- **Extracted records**
- - -

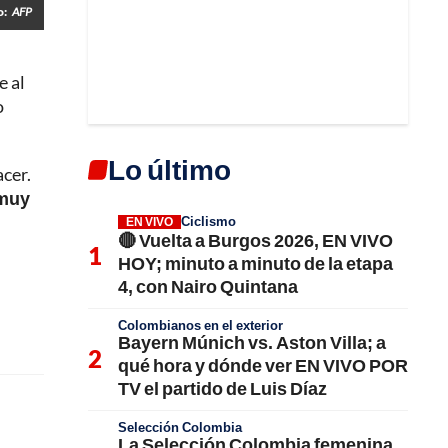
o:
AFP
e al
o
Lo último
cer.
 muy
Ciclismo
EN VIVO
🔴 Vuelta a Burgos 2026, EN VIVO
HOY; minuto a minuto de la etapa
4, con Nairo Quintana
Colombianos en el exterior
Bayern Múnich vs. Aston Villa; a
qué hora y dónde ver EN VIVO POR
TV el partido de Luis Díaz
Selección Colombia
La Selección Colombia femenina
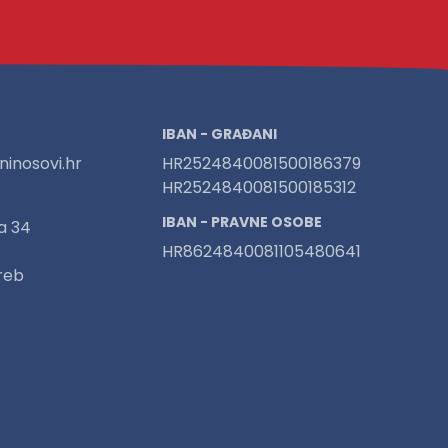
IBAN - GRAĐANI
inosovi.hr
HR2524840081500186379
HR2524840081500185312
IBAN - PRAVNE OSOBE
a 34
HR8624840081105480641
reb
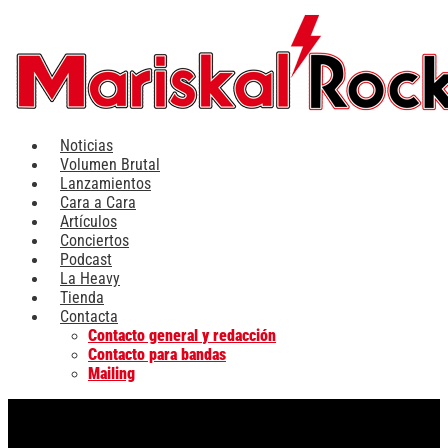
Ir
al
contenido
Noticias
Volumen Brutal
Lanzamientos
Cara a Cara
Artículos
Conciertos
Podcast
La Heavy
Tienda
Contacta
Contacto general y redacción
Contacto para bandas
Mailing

- - -

- **JOB ITEM**
Copy out the records above in full, exactly as written, but not the pictures.

- **THE ANSWER**
o:
AFP
e al
o
Lo último
cer.
 muy
Ciclismo
EN VIVO
🔴 Vuelta a Burgos 2026, EN VIVO
HOY; minuto a minuto de la etapa
4, con Nairo Quintana
Colombianos en el exterior
Bayern Múnich vs. Aston Villa; a
qué hora y dónde ver EN VIVO POR
TV el partido de Luis Díaz
Selección Colombia
La Selección Colombia femenina
IBAN - GRAĐANI
inosovi.hr
HR2524840081500186379
HR2524840081500185312
IBAN - PRAVNE OSOBE
a 34
HR8624840081105480641
reb
Ir
al
contenido
Noticias
Volumen Brutal
Lanzamientos
Cara a Cara
Artículos
Conciertos
Podcast
La Heavy
Tienda
Contacta
Contacto general y redacción
Contacto para bandas
Mailing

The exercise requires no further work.